ワルサー P99 / Walther P99 【自動拳銃】 †
ワルサー社が1997年に発表したストライカー式ポリマーフレーム自動拳銃。
当時ほぼグロック一強となっていたポリマーフレームピストル市場に参入するため、新規なアイディアが多く盛り込まれた。
本銃のグリップは3種のバックストラップを交換することで、手のサイズに合わせて太さを変更可能となっている。トリガーのポジション変更も可能で、保持しやすいグリップ形状と合わせ、人間工学的に優れたモデルとなった。更にH&K社のUSPシリーズと同様のアンビマガジンリリースレバーを備えている。
また、ストライカー式でありながら、コンベンショナルダブルアクションとなっている。スライドをわずかに引いてコック、スライド上部のデコッキングラッチを押してデコックと、弾丸の装填&排莢を伴わずにストライカーのみを操作することが可能となっており、オーソドックスな露出ハンマータイプのピストルのように、ダブル・シングルの両アクションを状況に応じて使い分けることができる。

(渡された一覧):
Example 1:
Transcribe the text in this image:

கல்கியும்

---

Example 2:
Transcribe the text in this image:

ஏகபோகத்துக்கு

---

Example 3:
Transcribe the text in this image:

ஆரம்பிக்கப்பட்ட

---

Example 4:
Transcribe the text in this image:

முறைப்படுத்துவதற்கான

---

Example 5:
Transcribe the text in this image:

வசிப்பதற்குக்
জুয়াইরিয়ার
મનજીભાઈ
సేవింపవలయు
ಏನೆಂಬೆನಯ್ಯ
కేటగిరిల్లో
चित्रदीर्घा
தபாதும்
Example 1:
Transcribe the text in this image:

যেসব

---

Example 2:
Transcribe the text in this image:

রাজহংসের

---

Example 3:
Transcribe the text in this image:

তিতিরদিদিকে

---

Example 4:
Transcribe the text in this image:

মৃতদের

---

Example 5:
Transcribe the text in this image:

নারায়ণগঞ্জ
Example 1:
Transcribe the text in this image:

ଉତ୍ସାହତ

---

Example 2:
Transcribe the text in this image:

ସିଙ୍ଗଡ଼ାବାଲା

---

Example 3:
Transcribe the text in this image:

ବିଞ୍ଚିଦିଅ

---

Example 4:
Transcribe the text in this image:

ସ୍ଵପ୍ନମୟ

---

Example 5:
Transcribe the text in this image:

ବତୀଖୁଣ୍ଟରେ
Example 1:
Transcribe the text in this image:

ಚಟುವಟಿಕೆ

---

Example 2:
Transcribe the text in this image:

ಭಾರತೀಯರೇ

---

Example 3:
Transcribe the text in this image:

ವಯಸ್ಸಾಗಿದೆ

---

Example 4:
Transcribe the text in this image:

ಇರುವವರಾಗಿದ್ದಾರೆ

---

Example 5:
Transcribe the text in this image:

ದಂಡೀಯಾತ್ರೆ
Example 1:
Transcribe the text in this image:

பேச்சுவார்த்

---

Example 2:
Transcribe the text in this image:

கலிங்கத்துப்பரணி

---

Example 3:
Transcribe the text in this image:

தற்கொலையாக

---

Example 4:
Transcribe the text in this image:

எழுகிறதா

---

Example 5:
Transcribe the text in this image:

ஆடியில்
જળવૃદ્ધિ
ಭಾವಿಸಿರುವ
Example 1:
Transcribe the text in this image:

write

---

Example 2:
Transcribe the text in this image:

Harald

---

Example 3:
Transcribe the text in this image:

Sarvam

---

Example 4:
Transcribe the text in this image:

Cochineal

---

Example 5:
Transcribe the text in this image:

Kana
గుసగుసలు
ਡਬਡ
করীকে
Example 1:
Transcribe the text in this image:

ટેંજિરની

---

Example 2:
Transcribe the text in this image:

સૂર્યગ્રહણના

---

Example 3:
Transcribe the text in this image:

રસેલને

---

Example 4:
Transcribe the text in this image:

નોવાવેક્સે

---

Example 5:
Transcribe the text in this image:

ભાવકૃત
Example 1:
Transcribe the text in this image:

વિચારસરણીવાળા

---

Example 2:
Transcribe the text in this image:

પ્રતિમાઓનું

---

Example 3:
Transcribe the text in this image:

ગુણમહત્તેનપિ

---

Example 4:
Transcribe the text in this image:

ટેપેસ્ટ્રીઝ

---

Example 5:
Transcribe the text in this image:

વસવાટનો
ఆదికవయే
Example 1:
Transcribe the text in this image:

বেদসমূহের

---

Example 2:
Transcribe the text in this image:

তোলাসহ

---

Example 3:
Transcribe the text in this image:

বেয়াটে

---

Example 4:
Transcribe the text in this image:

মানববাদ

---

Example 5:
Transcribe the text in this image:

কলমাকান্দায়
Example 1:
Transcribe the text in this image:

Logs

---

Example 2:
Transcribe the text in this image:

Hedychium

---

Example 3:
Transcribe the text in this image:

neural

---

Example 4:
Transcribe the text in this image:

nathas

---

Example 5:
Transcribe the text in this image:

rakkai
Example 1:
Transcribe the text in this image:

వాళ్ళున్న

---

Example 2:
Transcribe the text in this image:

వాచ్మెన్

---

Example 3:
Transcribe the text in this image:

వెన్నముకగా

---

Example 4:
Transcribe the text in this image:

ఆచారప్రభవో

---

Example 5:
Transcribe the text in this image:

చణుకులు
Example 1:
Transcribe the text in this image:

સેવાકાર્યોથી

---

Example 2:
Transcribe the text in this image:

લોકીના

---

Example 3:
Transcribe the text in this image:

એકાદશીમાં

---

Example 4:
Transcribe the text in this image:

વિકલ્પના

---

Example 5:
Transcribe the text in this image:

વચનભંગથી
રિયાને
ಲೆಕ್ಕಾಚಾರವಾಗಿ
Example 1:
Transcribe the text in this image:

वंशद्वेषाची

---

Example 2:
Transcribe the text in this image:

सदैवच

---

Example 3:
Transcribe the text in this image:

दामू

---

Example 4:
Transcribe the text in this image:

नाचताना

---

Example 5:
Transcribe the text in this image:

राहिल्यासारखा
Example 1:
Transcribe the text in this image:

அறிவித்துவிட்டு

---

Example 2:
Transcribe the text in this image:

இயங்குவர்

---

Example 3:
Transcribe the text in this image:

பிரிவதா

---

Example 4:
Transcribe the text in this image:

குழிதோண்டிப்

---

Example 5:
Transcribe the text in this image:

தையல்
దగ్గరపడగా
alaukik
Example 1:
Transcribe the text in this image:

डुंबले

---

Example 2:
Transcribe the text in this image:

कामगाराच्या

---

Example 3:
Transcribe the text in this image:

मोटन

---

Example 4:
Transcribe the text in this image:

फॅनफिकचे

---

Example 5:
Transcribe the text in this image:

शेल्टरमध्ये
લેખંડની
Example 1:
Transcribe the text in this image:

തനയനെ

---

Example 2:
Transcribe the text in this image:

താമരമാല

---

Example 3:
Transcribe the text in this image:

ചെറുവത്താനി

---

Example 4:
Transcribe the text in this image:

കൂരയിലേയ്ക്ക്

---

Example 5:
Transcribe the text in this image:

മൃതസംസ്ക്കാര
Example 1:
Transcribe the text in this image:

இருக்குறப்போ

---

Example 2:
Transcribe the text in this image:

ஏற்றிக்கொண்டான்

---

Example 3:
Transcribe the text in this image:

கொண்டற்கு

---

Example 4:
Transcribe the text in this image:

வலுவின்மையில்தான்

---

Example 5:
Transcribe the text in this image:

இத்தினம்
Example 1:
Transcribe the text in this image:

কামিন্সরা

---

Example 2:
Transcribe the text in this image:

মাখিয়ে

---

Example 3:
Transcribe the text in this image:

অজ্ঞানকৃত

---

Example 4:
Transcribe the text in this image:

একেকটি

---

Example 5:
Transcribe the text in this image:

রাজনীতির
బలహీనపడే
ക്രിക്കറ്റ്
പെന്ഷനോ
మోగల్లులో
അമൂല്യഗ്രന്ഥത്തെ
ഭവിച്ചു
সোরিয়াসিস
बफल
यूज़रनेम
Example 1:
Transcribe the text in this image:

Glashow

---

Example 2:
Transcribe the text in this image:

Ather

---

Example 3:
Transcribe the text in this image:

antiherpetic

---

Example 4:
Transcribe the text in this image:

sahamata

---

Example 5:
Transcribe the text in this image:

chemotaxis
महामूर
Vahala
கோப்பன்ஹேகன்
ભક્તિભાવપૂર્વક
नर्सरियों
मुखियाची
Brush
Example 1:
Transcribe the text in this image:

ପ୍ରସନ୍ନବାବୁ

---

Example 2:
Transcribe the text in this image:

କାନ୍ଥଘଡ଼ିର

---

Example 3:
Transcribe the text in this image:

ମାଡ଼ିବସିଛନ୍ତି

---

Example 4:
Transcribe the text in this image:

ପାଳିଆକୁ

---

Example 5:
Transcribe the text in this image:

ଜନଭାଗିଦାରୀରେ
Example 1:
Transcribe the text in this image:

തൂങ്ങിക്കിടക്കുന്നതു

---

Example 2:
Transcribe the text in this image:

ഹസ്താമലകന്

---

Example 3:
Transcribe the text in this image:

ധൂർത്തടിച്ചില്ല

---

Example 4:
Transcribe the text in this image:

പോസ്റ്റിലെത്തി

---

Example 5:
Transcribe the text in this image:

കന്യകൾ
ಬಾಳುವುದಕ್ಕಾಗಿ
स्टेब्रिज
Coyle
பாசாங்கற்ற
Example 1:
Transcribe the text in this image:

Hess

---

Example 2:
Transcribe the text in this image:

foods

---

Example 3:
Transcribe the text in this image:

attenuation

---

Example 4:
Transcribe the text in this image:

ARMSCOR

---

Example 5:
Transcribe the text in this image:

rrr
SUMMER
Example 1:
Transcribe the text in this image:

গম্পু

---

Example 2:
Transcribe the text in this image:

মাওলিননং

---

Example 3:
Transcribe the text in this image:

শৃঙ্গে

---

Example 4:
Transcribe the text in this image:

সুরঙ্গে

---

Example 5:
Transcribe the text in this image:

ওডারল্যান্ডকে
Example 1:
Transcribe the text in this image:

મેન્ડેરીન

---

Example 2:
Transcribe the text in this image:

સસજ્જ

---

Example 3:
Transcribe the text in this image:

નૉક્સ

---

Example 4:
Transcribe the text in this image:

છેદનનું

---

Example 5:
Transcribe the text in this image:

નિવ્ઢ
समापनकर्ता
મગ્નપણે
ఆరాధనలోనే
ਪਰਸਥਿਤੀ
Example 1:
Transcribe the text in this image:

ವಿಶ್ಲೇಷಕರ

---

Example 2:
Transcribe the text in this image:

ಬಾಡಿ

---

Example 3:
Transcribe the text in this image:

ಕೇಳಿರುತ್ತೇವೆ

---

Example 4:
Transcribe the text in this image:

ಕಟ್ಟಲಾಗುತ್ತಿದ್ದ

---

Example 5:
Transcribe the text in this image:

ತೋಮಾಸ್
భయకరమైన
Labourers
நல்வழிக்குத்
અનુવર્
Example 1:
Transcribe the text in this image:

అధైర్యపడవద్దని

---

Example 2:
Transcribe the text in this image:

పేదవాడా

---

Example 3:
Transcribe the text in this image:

(やること): 上にあるワルサー P99 の説明を、最初から最後まで一字も変えずに書き写してください。

(解答):
ワルサー P99 / Walther P99 【自動拳銃】 †
ワルサー社が1997年に発表したストライカー式ポリマーフレーム自動拳銃。
当時ほぼグロック一強となっていたポリマーフレームピストル市場に参入するため、新規なアイディアが多く盛り込まれた。
本銃のグリップは3種のバックストラップを交換することで、手のサイズに合わせて太さを変更可能となっている。トリガーのポジション変更も可能で、保持しやすいグリップ形状と合わせ、人間工学的に優れたモデルとなった。更にH&K社のUSPシリーズと同様のアンビマガジンリリースレバーを備えている。
また、ストライカー式でありながら、コンベンショナルダブルアクションとなっている。スライドをわずかに引いてコック、スライド上部のデコッキングラッチを押してデコックと、弾丸の装填&排莢を伴わずにストライカーのみを操作することが可能となっており、オーソドックスな露出ハンマータイプのピストルのように、ダブル・シングルの両アクションを状況に応じて使い分けることができる。